Typing in ulimit –a will show the value set at 100 and not really alert you to the fact that this is a soft limit. To see what is going on, type ulimit –H –a and ulimit –S –a and compare the output of both commands. They should be identical except for the number of user processes, with the hard limit being 2038 and the soft limit being 100.
To see the difference this makes, try ulimit –S –u 2 and watch the result, comparing it with what happened earlier.

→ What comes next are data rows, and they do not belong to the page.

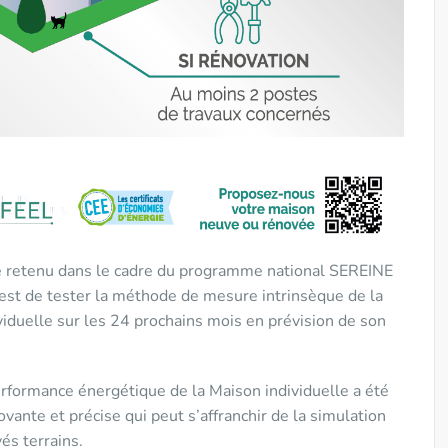
 retenu dans le cadre du programme national SEREINE
 est de tester la méthode de mesure intrinsèque de la
iduelle sur les 24 prochains mois en prévision de son
rformance énergétique de la Maison individuelle a été
ante et précise qui peut s’affranchir de la simulation
és terrains.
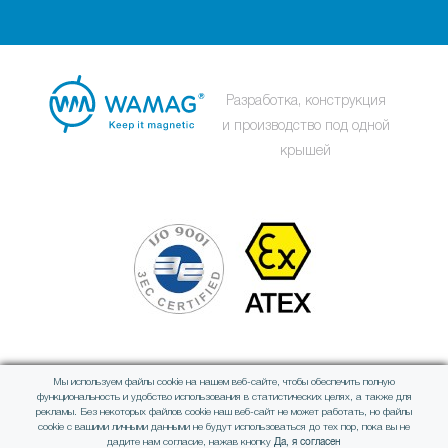
Разработка, конструкция
и производство под одной
крышей
Мы используем файлы cookie на нашем веб-сайте, чтобы обеспечить полную
Член международной группы
функциональность и удобство использования в статистических целях, а также для
рекламы. Без некоторых файлов cookie наш веб-сайт не может работать, но файлы
cookie с вашими личными данными не будут использоваться до тех пор, пока вы не
Да, я согласен
дадите нам согласие, нажав кнопку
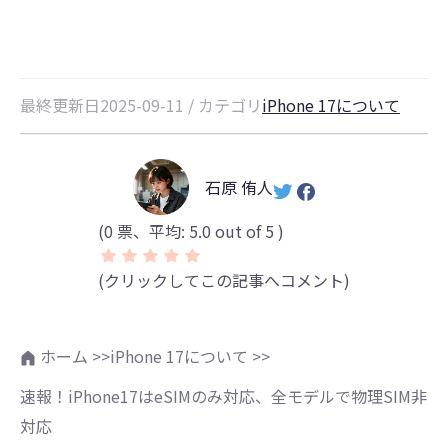
最終更新日2025-09-11 / カテゴリ
iPhone 17について
石原 侑人
(
0
票、平均:
5.0
out of 5 )
(クリックしてこの記事へコメント)
ホーム >>
iPhone 17について >>
速報！iPhone17はeSIMのみ対応、全モデルで物理SIM非
対応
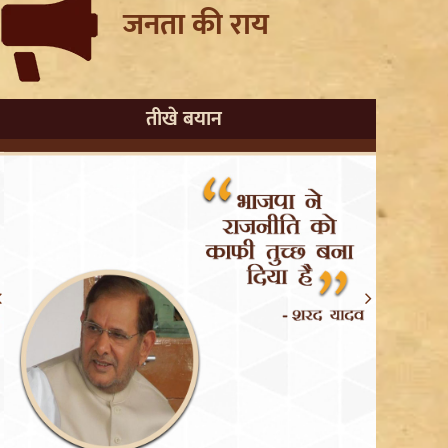
जनता की राय
तीखे बयान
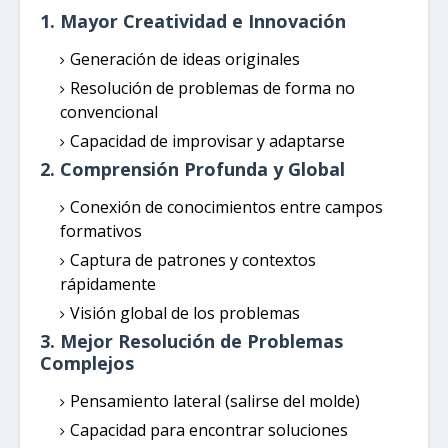
1. Mayor Creatividad e Innovación
Generación de ideas originales
Resolución de problemas de forma no
convencional
Capacidad de improvisar y adaptarse
2. Comprensión Profunda y Global
Conexión de conocimientos entre campos
formativos
Captura de patrones y contextos
rápidamente
Visión global de los problemas
3. Mejor Resolución de Problemas
Complejos
Pensamiento lateral (salirse del molde)
Capacidad para encontrar soluciones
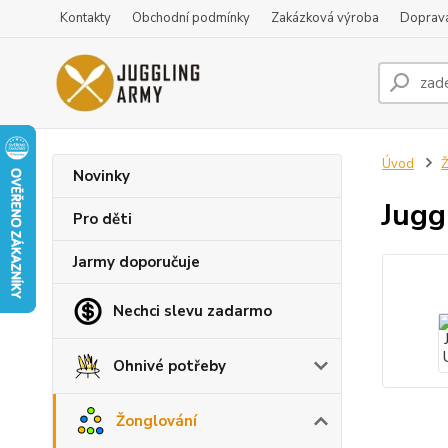
Kontakty
Obchodní podmínky
Zakázková výroba
Doprava
Úvod
Ž
Novinky
Jugg
Pro děti
Jarmy doporučuje
Nechci slevu zadarmo
Ohnivé potřeby
Žonglování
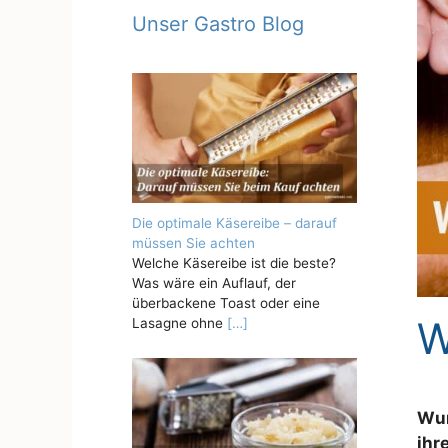
Unser Gastro Blog
Die optimale Käsereibe – darauf
müssen Sie achten
Welche Käsereibe ist die beste?
Was wäre ein Auflauf, der
überbackene Toast oder eine
W
Lasagne ohne
[…]
Wur
ihr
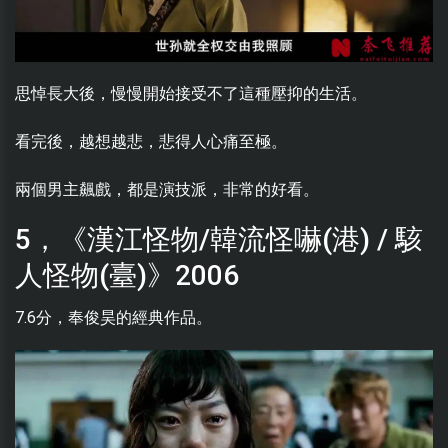
思悼長大後，慢慢開始接受不了這種壓抑的生活。
看完後，越想越悲，悲得人心痛至極。
兩個男主飆戲，都是演技派，非常的好看。
5，《漢江怪物/韓流怪嚇(港) / 駭
人怪物(臺)》2006
7.6分，奉俊昊的經典作品。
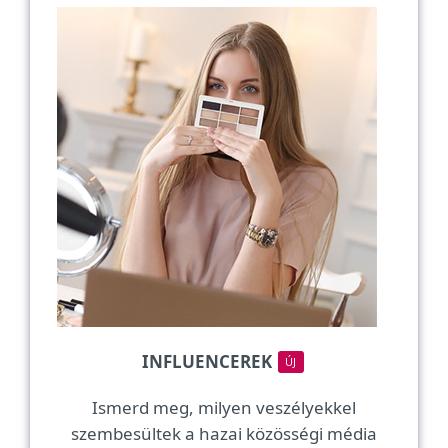
INFLUENCEREK
ÚJ
Ismerd meg, milyen veszélyekkel
szembesültek a hazai közösségi média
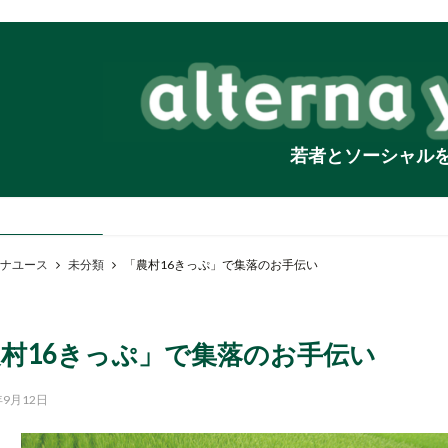
若者とソーシャル
ナユース
未分類
「農村16きっぷ」で集落のお手伝い
村16きっぷ」で集落のお手伝い
年9月12日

You are now allowed to exceed the limit.
Think of a soft limit as more of a recommendation than a rule.
Setting hard limits
A hard limit really is a rule. Once set, it cannot be exceeded.
The two ways to set the hard limit are to either
Not specify anything (ulimit –u 100), which effectively sets both the hard and soft limits
Use the –H parameter: ulimit –H –u 100
To set a value to unlimited, use the word itself: ulimit –u unlimited.
To see only one value, specify that parameter. For example, to see the soft value of user processes, enter: ulimit –Su
Default values are set in /etc/profile but can (in some implementations) also be derivatives of values set in /etc/initscript or /etc/security/limits.conf.